Counselling and therapy systems have normally ignored the convincing evidence that exercise and diet can change our emotional states. For example, in Woolfe, Dryden and Strawbridge’s (2003) book on counselling psychology, there are no references in the index to diet or physical exercise. As in the case of McLeod (2003), there is a ‘virtual postscript’ (in Chapter 29 [of 32] in Woolfe, Dryden and Strawbridge) on counselling psychology and the body – which is essentially about using bodily experience in counselling and therapy – as in breath work, and body awareness – though the chapter author (Bill Wahl) also includes a consideration of body-work as such. However, in E-CENT, we consider that touch is too problematical (ethically) to include in our system of counselling.
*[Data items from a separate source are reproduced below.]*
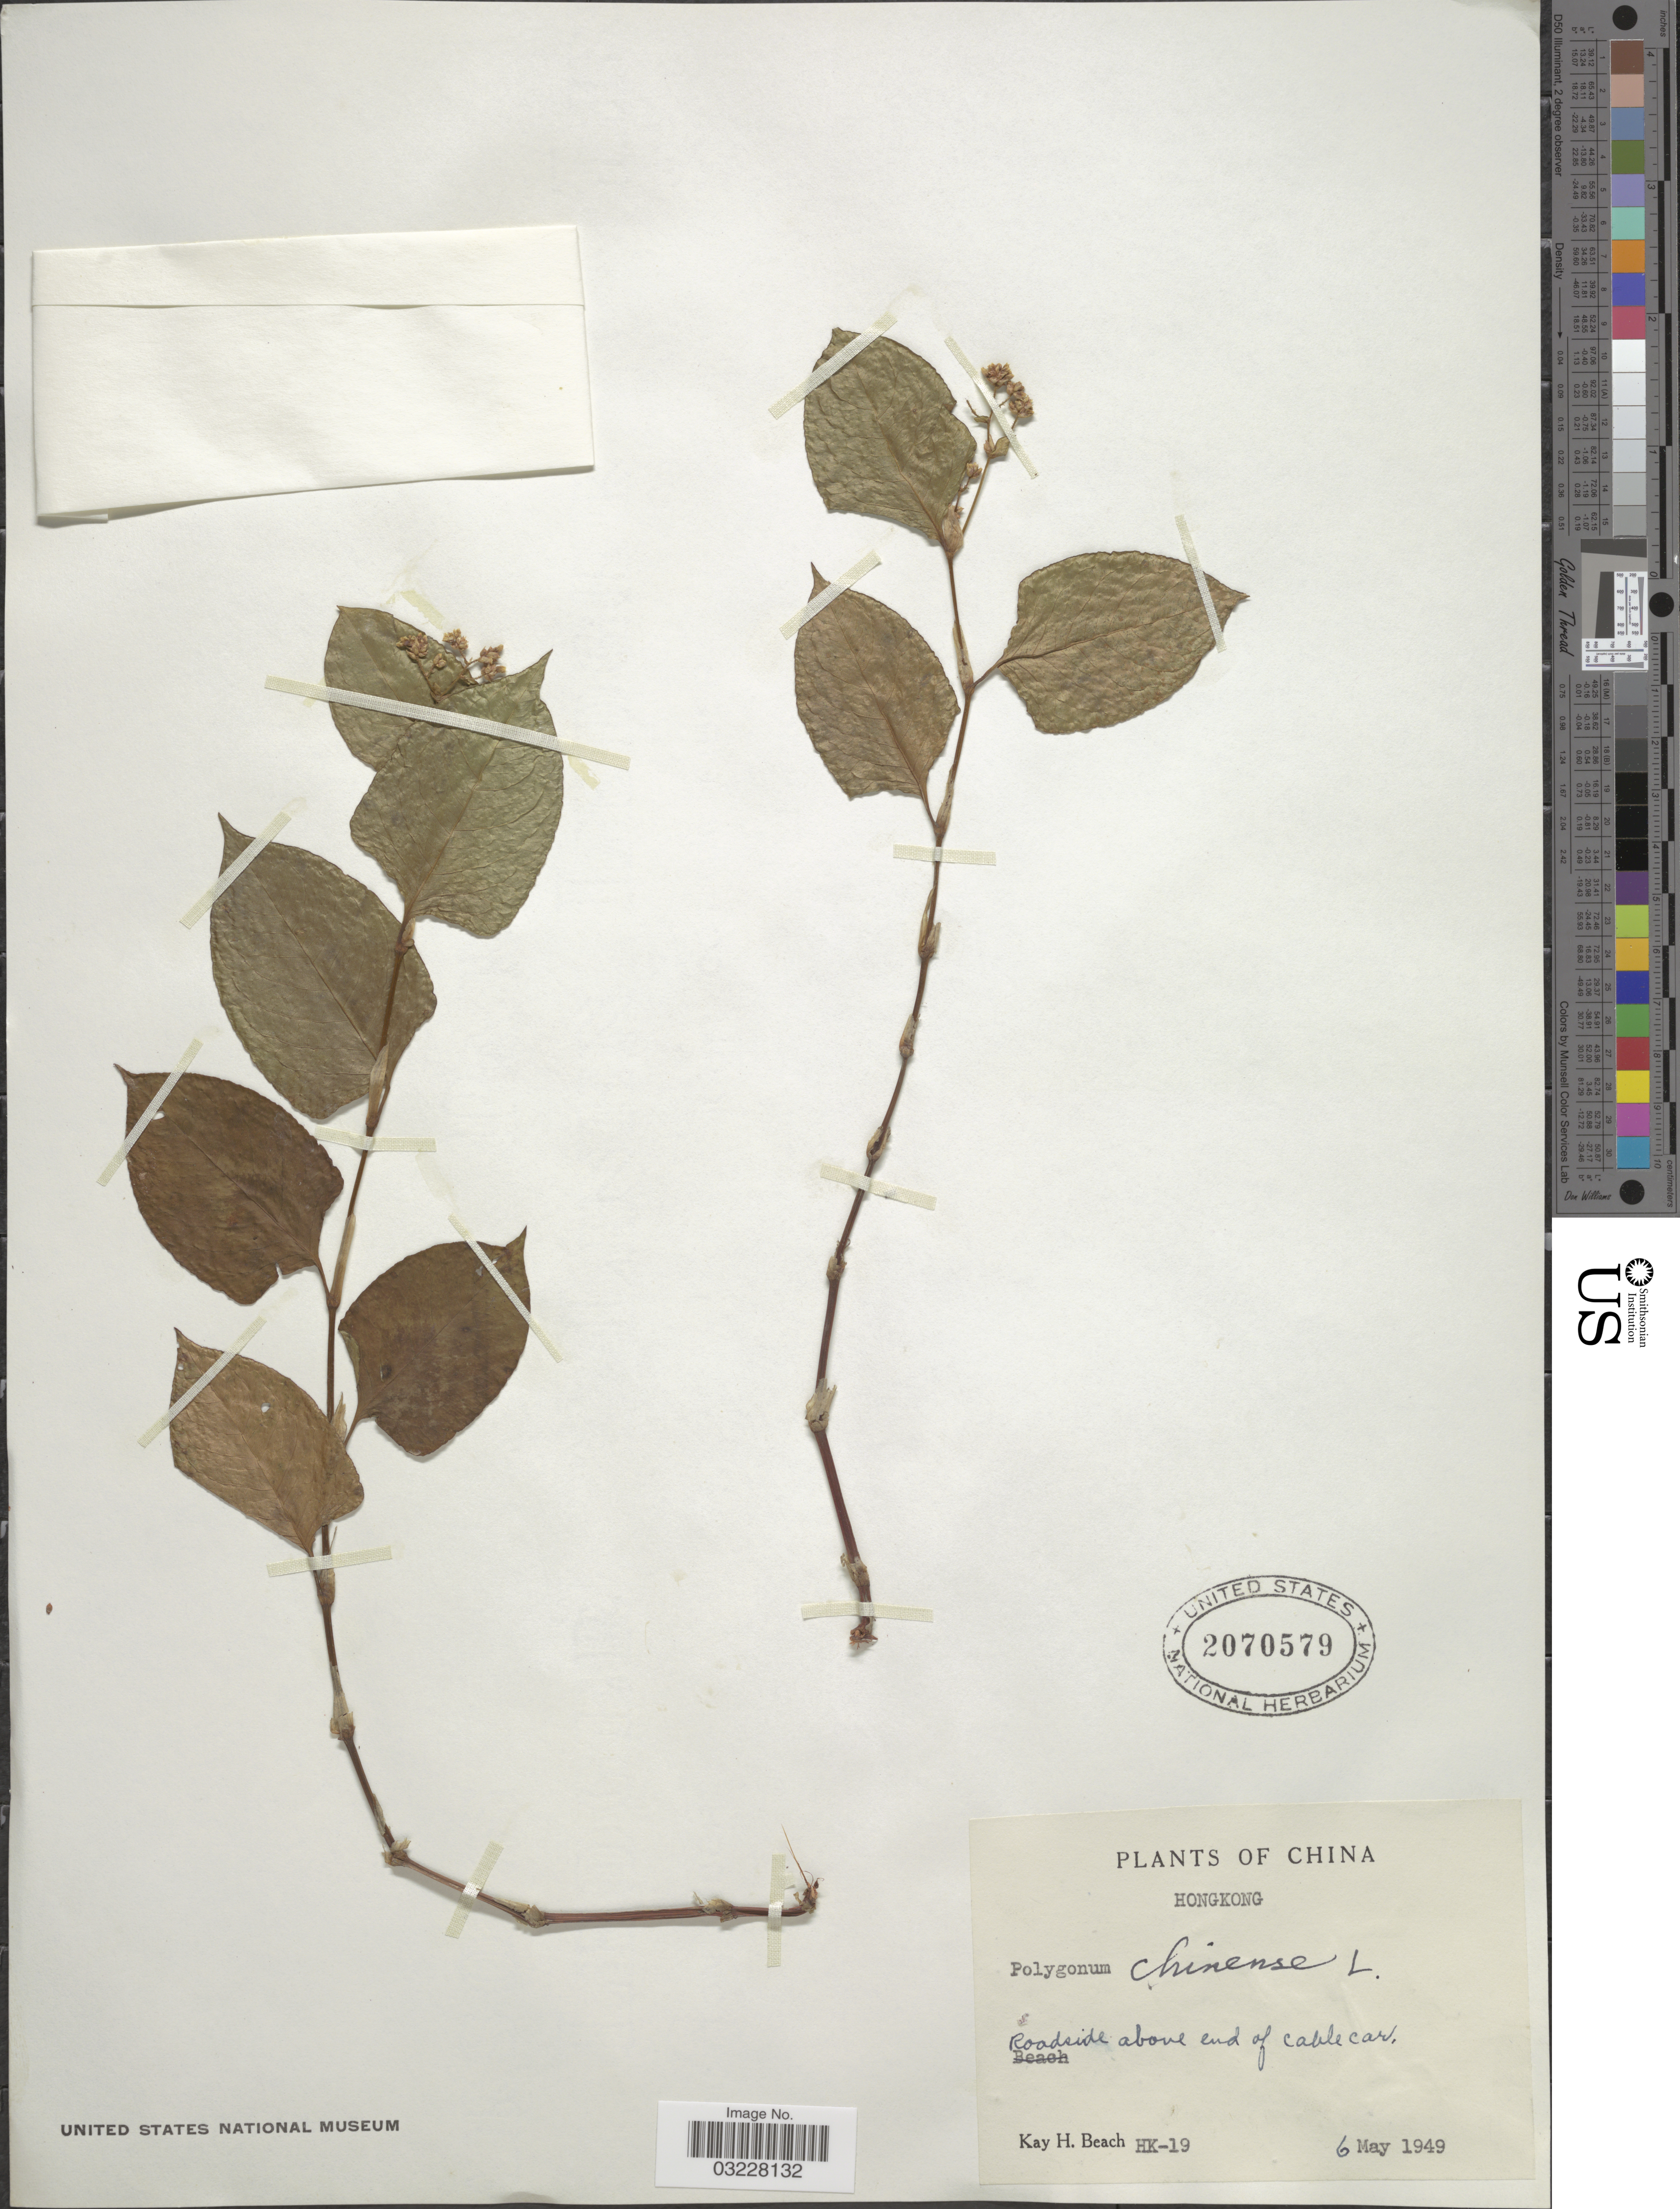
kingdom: Plantae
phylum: Tracheophyta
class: Magnoliopsida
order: Caryophyllales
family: Polygonaceae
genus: Polygonum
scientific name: Polygonum chinense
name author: L.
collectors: K. H. Beach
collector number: HK-19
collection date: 1949-05-06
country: China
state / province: Hong Kong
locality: Roadside above end of cable car.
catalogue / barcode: US 2070579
What we do include, because it is now clearly an essential ingredient of the health and well-being of the whole-client (body-brain-mind), is awareness of the role of diet and exercise in the level of emotional disturbance of the client; and an awareness of the need to teach the client that their diet and exercise practices have a significant impact upon their emotional and behavioural performances in the world. (See Appendices E and F).
For more, please go here: E-CENT Institute, Book Preview.***
That’s all for today.
Jim Byrne, Doctor of Counselling
 Woolfe, R., Dryden, W., and Strawbridge, S. (eds) (2003) Handbook of Counselling Psychology. Second Edition. London: Sage Publications.
 McLeod, J. (2003) An Introduction to Counselling. Third Edition. Buckingham: Open University Press. Chapter 21 of 21; section 6 of 9 within that final chapter! No references to diet. This is the totality of his commentary on physical exercise: “The therapeutic value of physical exercise is well established. But, for the most part, counselling remains centred on talking rather than doing”. (Page 523 of 527!)